> Directions for this task:
Within the entries below, the lines from the one with "Insufficient data" through the one with "RAMBØLL ENVIRON" are to be set down exactly, both ends kept.

> Excerpted data:
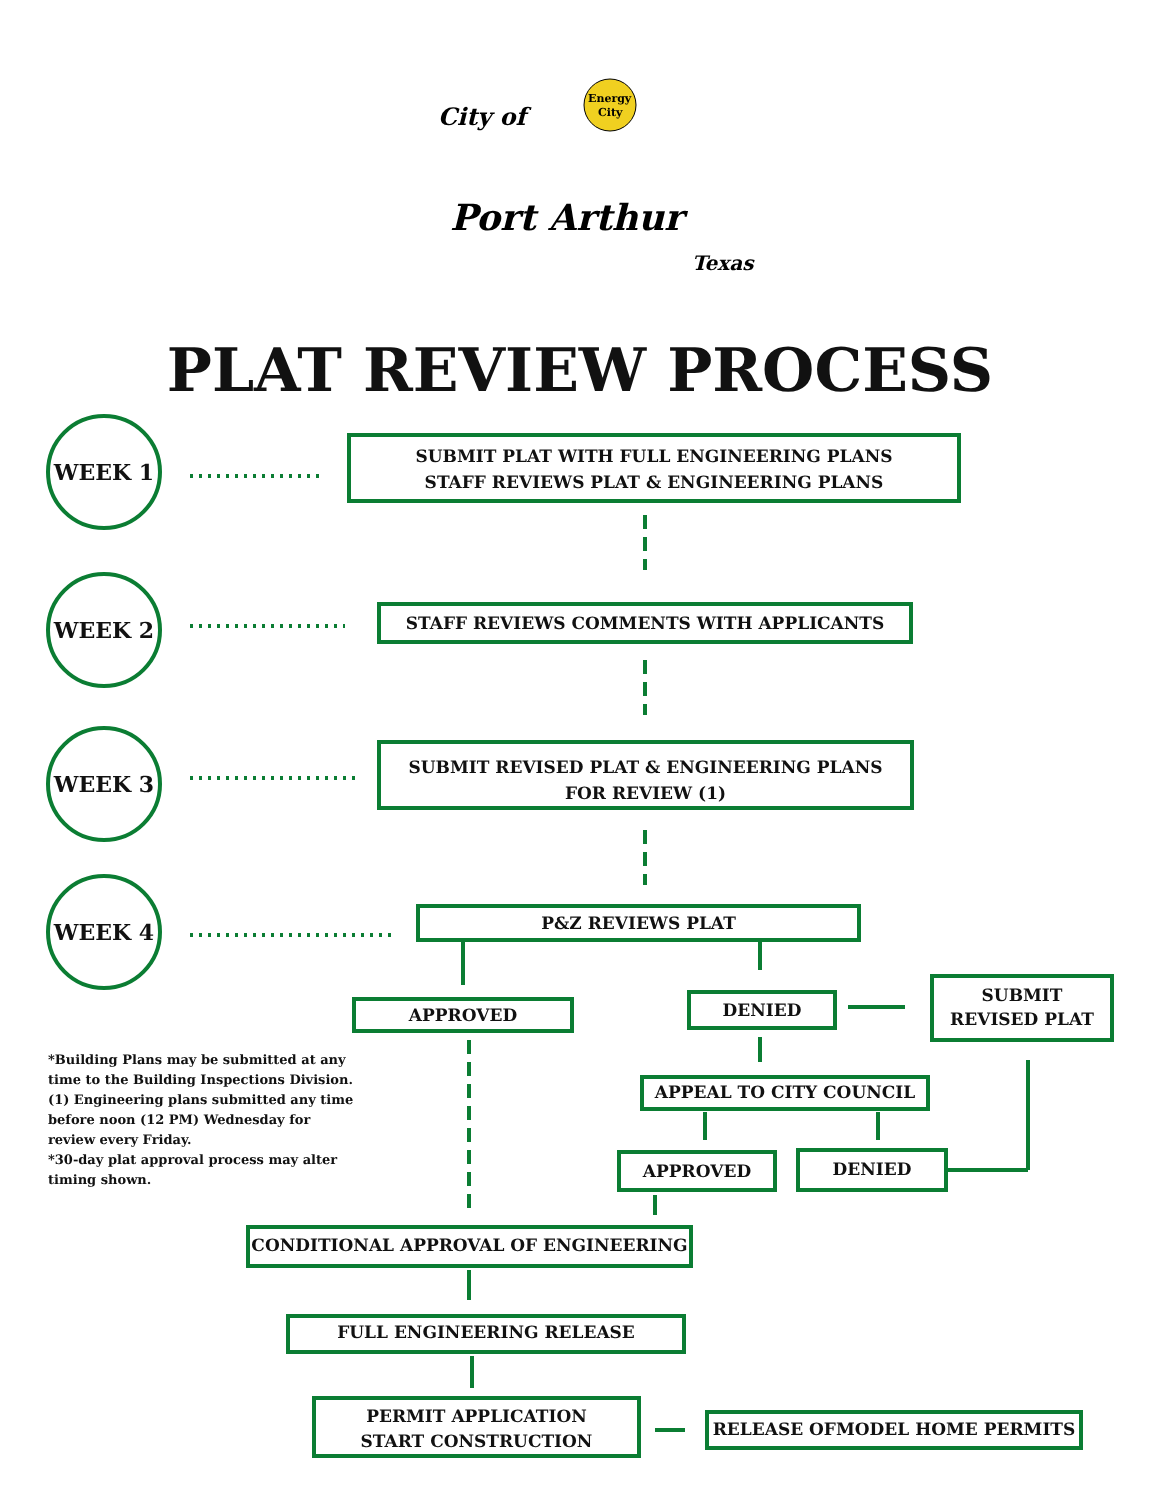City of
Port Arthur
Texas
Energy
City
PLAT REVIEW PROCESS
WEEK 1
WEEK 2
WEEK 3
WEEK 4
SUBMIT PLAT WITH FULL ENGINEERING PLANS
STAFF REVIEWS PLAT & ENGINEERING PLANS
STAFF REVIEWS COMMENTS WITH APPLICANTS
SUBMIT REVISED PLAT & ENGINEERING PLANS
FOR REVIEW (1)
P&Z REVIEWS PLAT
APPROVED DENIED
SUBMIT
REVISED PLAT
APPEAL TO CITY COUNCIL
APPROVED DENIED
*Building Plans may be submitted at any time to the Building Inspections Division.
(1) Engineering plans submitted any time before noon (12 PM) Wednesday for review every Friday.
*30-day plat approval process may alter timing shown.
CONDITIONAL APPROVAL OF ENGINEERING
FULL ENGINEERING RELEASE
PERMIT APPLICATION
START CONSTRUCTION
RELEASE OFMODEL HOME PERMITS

...

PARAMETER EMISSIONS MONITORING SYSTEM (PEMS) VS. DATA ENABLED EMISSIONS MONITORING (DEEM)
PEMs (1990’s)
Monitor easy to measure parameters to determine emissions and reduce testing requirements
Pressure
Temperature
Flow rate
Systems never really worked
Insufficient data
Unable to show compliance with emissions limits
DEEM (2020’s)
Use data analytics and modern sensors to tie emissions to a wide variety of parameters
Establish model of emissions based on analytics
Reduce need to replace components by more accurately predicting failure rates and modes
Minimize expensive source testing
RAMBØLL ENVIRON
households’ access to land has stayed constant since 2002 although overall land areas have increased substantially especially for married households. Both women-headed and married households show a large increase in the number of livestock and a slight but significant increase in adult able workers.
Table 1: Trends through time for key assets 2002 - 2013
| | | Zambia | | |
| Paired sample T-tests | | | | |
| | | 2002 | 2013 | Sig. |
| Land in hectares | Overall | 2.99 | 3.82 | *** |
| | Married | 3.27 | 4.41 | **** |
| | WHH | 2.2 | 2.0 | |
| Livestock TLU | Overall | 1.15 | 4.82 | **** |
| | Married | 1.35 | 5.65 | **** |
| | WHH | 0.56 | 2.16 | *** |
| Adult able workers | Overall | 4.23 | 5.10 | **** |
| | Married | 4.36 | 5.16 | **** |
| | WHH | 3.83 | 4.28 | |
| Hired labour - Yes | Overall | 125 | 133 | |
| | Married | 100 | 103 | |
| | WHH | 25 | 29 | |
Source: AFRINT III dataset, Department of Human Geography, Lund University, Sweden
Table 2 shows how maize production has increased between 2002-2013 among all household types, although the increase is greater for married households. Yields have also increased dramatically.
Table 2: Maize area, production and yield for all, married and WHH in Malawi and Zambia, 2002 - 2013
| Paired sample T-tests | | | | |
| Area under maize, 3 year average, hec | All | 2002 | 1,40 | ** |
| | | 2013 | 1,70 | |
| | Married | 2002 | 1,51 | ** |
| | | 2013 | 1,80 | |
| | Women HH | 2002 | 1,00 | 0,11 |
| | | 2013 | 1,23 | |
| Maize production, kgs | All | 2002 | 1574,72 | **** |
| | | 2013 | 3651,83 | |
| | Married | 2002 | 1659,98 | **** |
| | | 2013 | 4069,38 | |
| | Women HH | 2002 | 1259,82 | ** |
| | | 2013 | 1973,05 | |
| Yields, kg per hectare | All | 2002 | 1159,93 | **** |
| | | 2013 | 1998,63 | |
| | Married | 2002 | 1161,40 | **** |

> Result of this exercise:
Insufficient data
Unable to show compliance with emissions limits
DEEM (2020’s)
Use data analytics and modern sensors to tie emissions to a wide variety of parameters
Establish model of emissions based on analytics
Reduce need to replace components by more accurately predicting failure rates and modes
Minimize expensive source testing
RAMBØLL ENVIRON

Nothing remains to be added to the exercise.